Pull out each line in the entries below that contains the string "توسط", and treat uppercase and lowercase as different.

#####

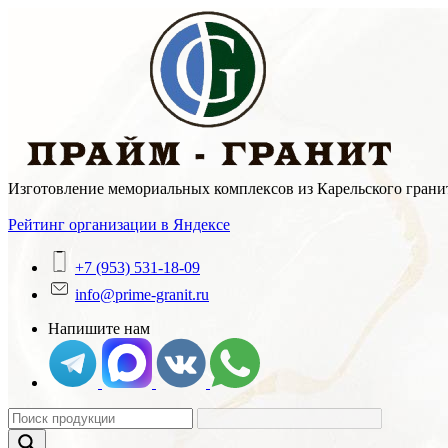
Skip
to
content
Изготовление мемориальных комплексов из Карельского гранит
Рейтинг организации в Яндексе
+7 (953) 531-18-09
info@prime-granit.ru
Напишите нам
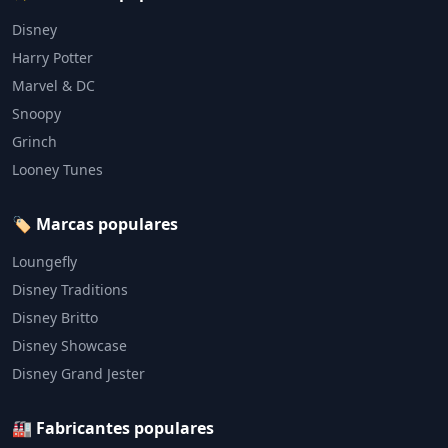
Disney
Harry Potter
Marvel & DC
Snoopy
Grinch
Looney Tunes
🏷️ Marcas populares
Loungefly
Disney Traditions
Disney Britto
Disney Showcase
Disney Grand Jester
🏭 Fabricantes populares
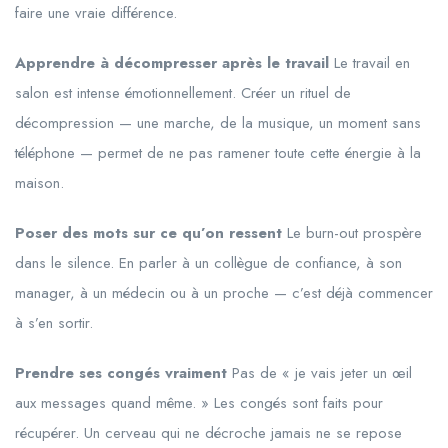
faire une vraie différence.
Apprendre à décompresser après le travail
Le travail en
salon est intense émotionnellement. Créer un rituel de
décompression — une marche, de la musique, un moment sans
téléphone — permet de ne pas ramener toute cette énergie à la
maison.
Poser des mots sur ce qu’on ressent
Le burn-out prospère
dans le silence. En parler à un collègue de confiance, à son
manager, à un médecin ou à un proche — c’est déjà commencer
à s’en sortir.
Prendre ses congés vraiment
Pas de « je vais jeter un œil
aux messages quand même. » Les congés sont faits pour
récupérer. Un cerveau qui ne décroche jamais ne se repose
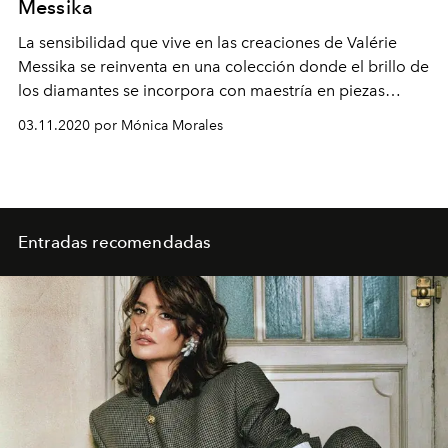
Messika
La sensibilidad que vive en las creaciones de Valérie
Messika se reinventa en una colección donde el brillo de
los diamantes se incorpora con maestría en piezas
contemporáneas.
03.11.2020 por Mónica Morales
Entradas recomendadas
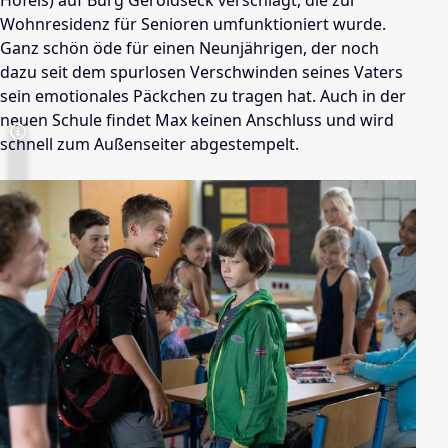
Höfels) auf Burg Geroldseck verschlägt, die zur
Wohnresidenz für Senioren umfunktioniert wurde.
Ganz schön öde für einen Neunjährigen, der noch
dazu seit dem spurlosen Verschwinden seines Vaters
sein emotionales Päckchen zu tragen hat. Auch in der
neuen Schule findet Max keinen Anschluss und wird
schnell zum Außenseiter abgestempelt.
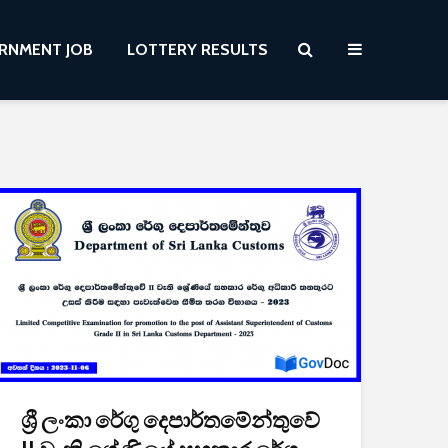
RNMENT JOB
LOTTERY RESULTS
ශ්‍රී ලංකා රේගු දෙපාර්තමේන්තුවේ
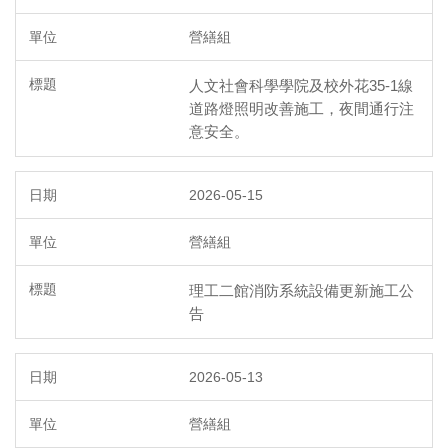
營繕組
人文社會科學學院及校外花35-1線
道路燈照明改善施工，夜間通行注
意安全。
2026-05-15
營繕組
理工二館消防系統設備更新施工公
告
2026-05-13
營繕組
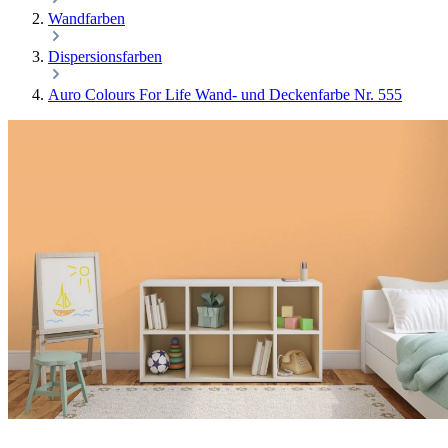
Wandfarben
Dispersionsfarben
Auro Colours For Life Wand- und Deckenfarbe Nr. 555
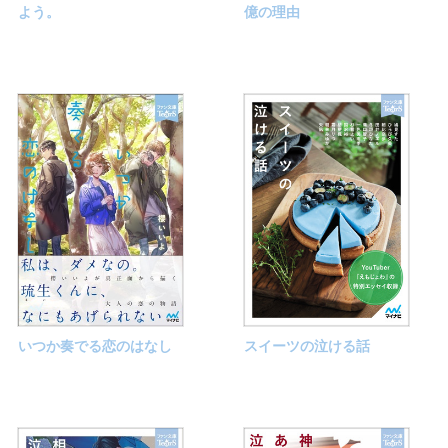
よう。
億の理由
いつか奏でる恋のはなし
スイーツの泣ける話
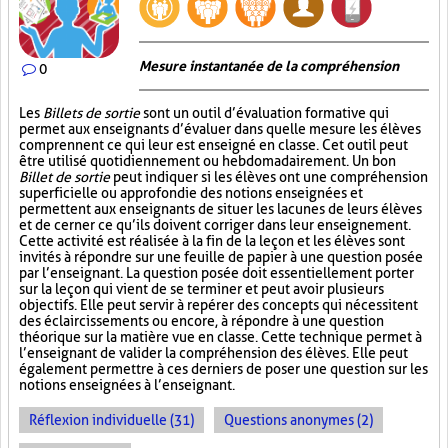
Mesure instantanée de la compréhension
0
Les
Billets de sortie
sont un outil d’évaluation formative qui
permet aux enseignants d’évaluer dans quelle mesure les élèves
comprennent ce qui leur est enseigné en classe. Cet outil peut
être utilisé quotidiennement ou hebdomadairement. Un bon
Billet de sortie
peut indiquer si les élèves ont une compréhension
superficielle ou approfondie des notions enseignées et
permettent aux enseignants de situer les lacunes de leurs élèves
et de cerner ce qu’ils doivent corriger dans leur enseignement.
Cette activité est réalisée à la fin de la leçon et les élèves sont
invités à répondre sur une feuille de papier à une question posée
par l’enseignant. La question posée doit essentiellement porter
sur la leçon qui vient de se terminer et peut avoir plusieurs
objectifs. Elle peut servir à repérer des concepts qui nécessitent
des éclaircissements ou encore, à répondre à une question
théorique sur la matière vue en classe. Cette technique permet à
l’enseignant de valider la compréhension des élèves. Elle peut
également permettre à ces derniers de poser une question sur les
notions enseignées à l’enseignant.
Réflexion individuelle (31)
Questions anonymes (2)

#####

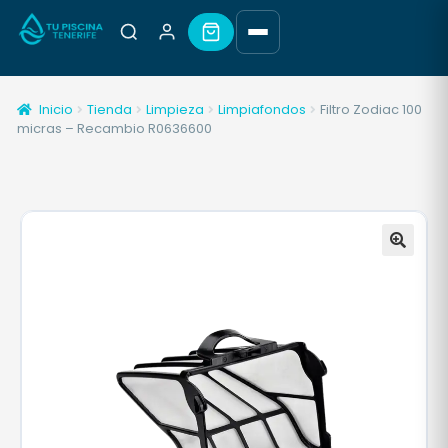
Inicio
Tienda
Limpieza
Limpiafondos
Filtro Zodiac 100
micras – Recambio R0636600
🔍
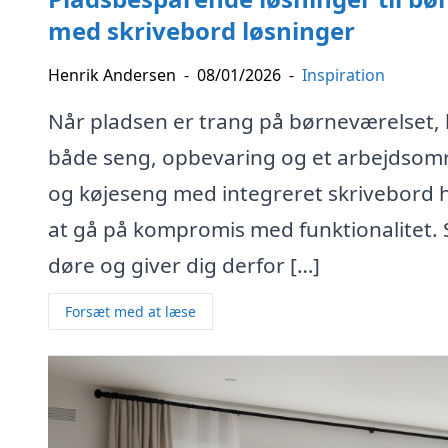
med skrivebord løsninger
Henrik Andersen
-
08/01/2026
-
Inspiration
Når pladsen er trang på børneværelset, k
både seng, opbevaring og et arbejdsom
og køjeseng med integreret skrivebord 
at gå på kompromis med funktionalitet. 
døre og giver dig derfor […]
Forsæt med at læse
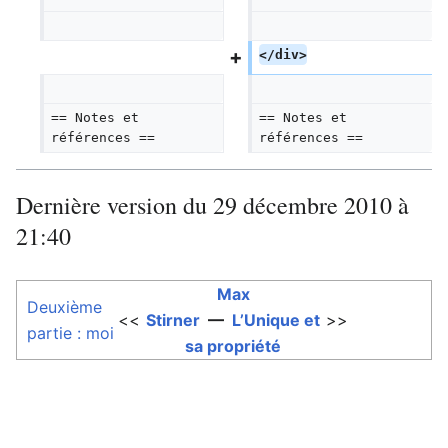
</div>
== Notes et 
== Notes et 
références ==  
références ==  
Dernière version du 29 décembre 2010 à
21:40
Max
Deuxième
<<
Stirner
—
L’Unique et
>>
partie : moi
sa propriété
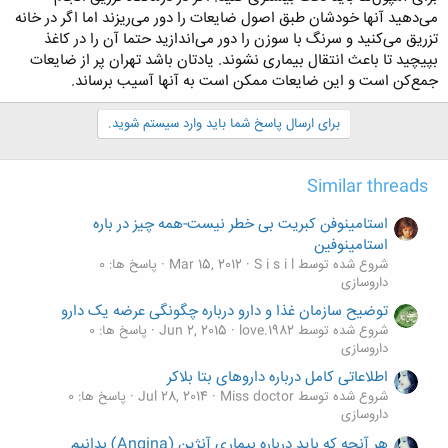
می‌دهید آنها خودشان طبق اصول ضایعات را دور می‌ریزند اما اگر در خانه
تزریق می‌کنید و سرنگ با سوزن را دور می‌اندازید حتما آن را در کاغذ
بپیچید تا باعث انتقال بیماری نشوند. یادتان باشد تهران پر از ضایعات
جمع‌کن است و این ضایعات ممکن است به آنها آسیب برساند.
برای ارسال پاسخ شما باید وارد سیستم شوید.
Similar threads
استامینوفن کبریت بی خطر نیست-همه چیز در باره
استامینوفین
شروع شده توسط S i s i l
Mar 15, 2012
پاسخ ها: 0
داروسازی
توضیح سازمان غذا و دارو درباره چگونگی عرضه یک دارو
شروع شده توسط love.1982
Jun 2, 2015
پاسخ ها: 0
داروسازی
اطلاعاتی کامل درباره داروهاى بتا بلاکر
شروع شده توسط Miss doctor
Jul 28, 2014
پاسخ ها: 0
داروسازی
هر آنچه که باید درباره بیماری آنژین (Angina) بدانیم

#####

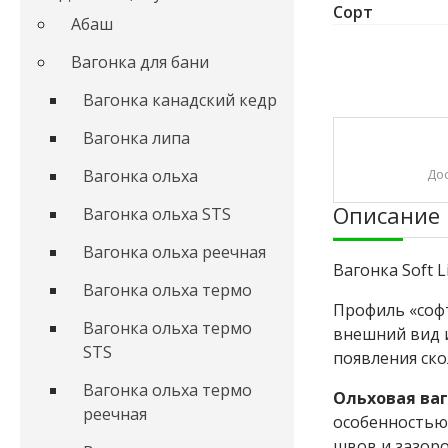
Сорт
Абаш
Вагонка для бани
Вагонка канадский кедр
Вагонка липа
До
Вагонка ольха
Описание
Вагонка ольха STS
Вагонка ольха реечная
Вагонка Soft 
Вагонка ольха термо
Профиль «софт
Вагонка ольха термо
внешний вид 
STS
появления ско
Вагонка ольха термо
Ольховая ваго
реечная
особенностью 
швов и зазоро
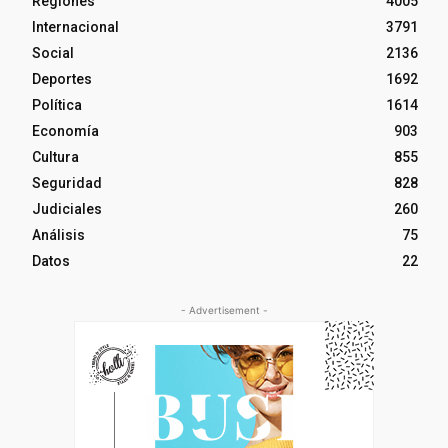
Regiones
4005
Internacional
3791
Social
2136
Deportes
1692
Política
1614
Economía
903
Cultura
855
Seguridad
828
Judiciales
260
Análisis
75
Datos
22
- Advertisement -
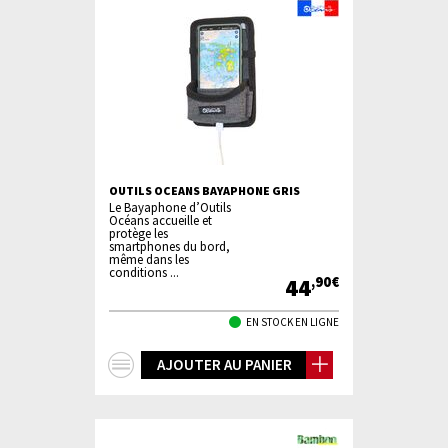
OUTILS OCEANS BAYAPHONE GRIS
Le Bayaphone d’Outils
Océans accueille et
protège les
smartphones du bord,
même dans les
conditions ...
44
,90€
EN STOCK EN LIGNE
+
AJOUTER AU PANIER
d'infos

#####

Written reply:
شروع شده توسط S i s i l
شروع شده توسط love.1982
شروع شده توسط Miss doctor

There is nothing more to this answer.